Text for analysis:
.....

3. Streak Lengths: How Long Do Runs of the Same Digit Last?

A streak is a consecutive run of the same digit (e.g., “111” = streak of 3). In truly random sequences, long streaks become exponentially rare.

Show code

runs <- rle(pi_digits$digit)
streaks <- tibble(
  digit = runs$values,
  length = runs$lengths
)

streak_dist <- streaks |>
  count(length, name = "occurrences") |>
  mutate(
    expected_theory = n_distinct(streaks$digit) * (0.1^(length - 1)) * 0.9 * nrow(streaks),
    fill_color = case_when(
      length >= 6 ~ ACCENT,
      length >= 4 ~ AMBER,
      TRUE ~ BLUE
    )
  )

longest <- streaks |> slice_max(length, n = 1, with_ties = FALSE)

p3 <- ggplot(streak_dist |> filter(length <= 10),
             aes(x = factor(length), y = occurrences, fill = fill_color)) +
  geom_col(width = 0.7) +
  geom_text(aes(label = format(occurrences, big.mark = ",")),
            vjust = -0.5, size = 3, color = "#475569") +
  scale_fill_identity() +
  scale_y_continuous(
    labels = label_comma(),
    expand = expansion(mult = c(0, 0.1))
  ) +
  labs(
    title = glue("Most streaks are just 1 digit long - the longest run is {longest$length} consecutive {longest$digit}s"),
    subtitle = "Distribution of consecutive same-digit run lengths in 1M digits of pi",
    caption = CAPTION,
    x = "Streak length (consecutive same digit)", y = "Occurrences"
  ) +
  theme_fm +
  theme(legend.position = "none")

p3

4. Digit Heatmap: What Does Pi Look Like?

Each cell in this 100 x 100 grid represents one digit of pi (positions 2-10,001, after the leading 3), coloured by value. If pi were truly random, no visual pattern should emerge.

Show code

grid_n <- 10000
grid_data <- pi_digits |>
  slice(2:(grid_n + 1)) |>
  mutate(
    row = (row_number() - 1) %/% 100 + 1,
    col = (row_number() - 1) %% 100 + 1
  )

.....

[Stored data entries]
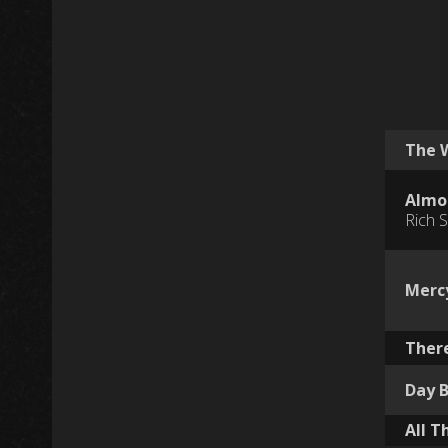
The 
Almos
Rich S
Merc
There
Day 
All T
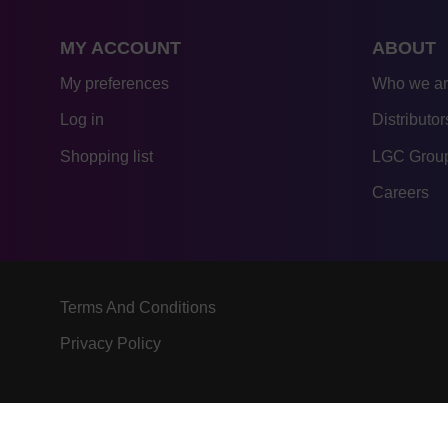
MY ACCOUNT
ABOUT
My preferences
Who we a
Log in
Distributor
Shopping list
LGC Group
Careers
Terms And Conditions
Privacy Policy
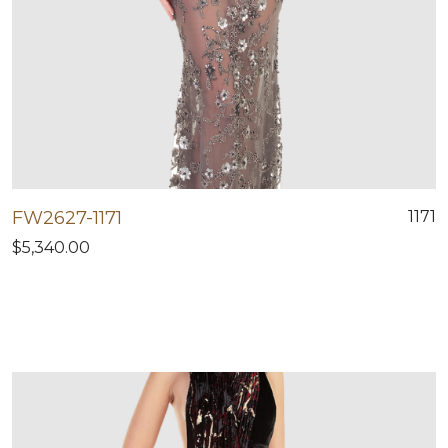
FW2627-1171
1171
$5,340.00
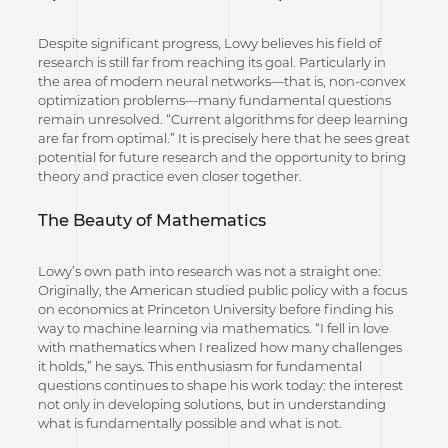
Despite significant progress, Lowy believes his field of
research is still far from reaching its goal. Particularly in
the area of modern neural networks—that is, non-convex
optimization problems—many fundamental questions
remain unresolved. “Current algorithms for deep learning
are far from optimal.” It is precisely here that he sees great
potential for future research and the opportunity to bring
theory and practice even closer together.
The Beauty of Mathematics
Lowy’s own path into research was not a straight one:
Originally, the American studied public policy with a focus
on economics at Princeton University before finding his
way to machine learning via mathematics. “I fell in love
with mathematics when I realized how many challenges
it holds,” he says. This enthusiasm for fundamental
questions continues to shape his work today: the interest
not only in developing solutions, but in understanding
what is fundamentally possible and what is not.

.....

Tasks for this exercise:
1. Name every argument that the labs() call sets in the text on the digits of pi.
2. Reproduce the passage of the text on the digits of pi starting with "p3 <- ggplot(streak_dist" and going on through "expansion(mult = c(0, 0.1))".

Answers for this exercise:
1. title, subtitle, caption, x, y

2.
p3 <- ggplot(streak_dist |> filter(length <= 10),
             aes(x = factor(length), y = occurrences, fill = fill_color)) +
  geom_col(width = 0.7) +
  geom_text(aes(label = format(occurrences, big.mark = ",")),
            vjust = -0.5, size = 3, color = "#475569") +
  scale_fill_identity() +
  scale_y_continuous(
    labels = label_comma(),
    expand = expansion(mult = c(0, 0.1))